Given information:
----

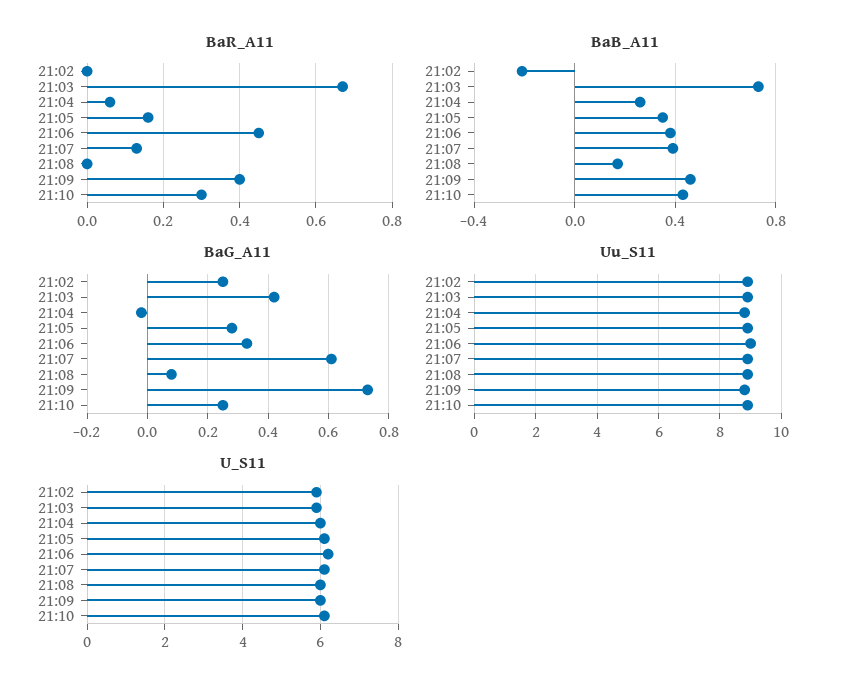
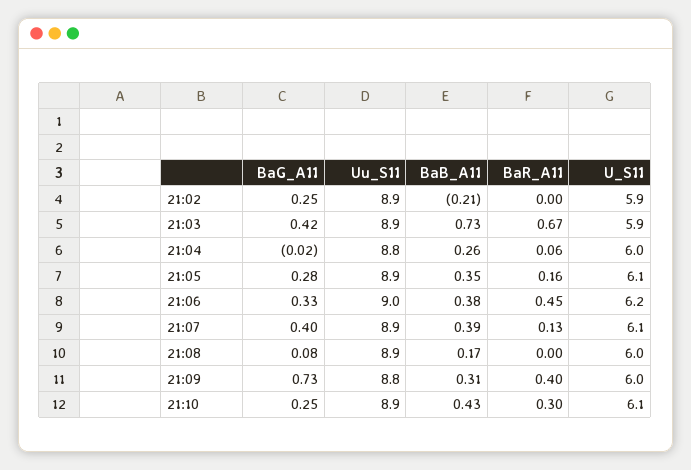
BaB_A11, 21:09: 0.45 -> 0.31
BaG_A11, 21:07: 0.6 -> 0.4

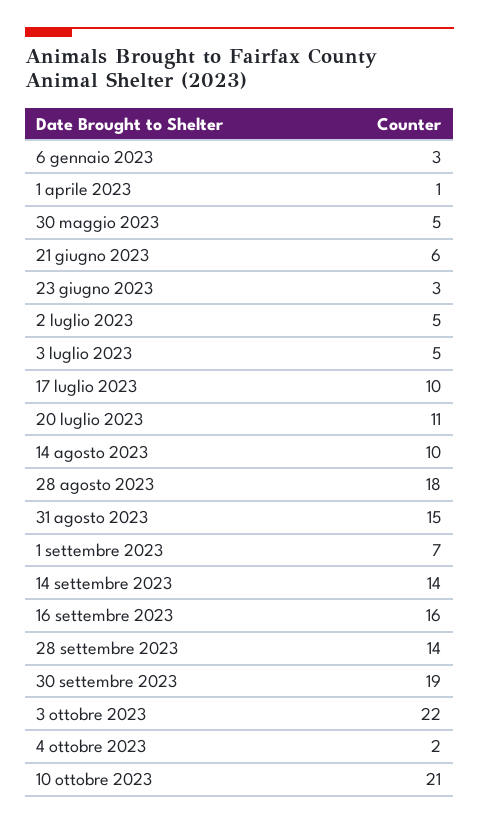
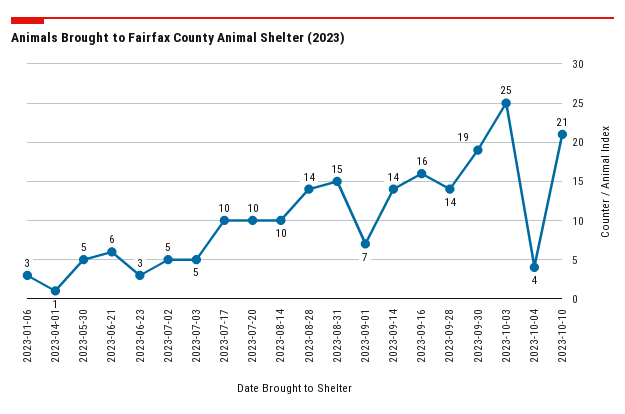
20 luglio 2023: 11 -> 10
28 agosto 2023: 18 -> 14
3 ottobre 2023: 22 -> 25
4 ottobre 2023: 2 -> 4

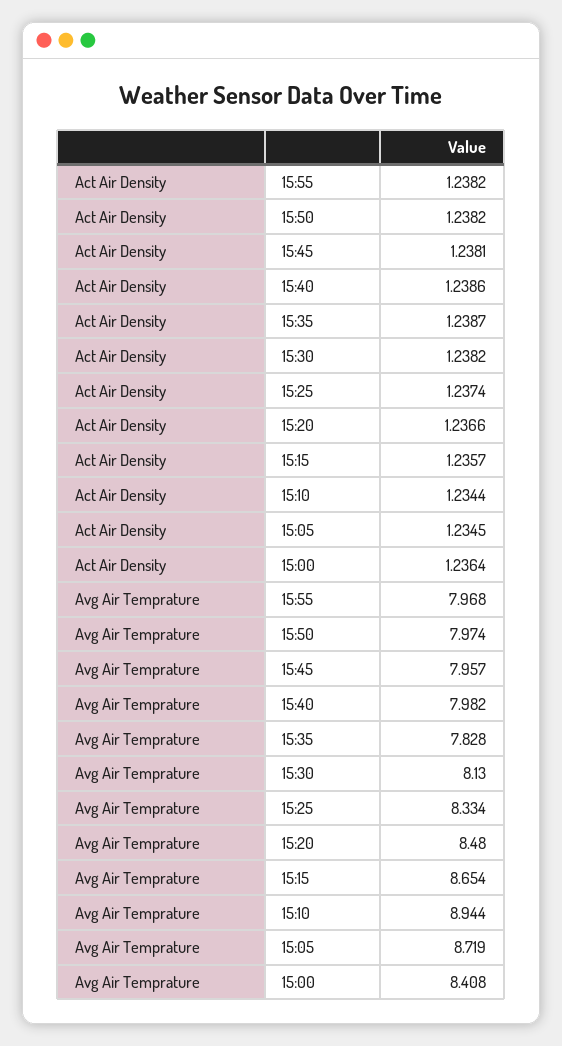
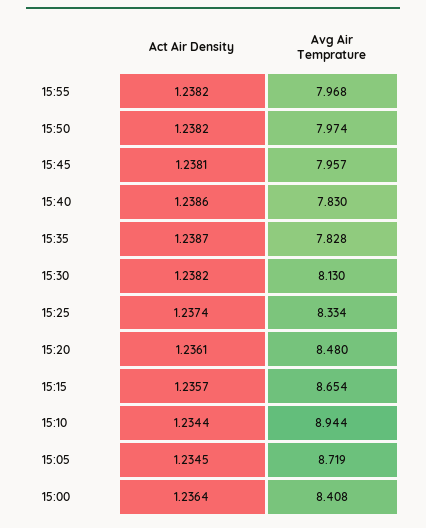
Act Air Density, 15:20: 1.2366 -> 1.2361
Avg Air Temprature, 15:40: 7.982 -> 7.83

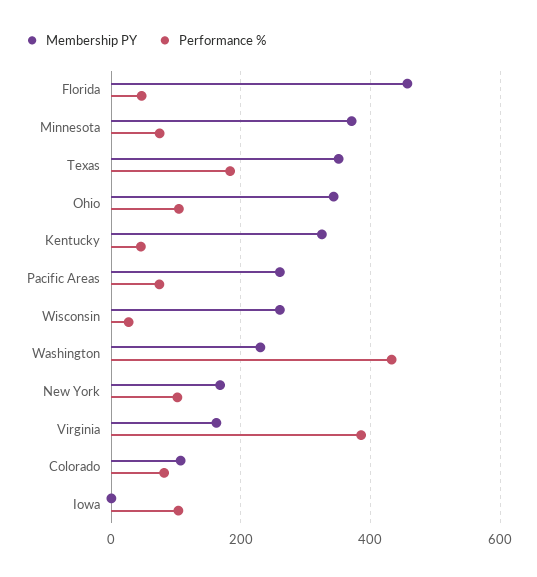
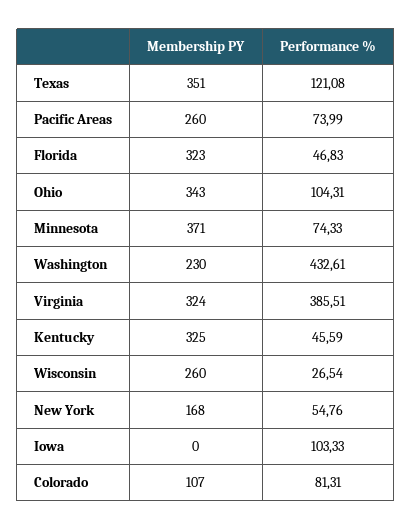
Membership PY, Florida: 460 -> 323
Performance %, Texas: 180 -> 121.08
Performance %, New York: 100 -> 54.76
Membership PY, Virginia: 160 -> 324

----

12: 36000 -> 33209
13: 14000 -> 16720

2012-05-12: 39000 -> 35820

----

Try it: Reproduce each line of the material in which the string "Performance" occurs.

Result of this exercise:
Performance %, Texas: 180 -> 121.08
Performance %, New York: 100 -> 54.76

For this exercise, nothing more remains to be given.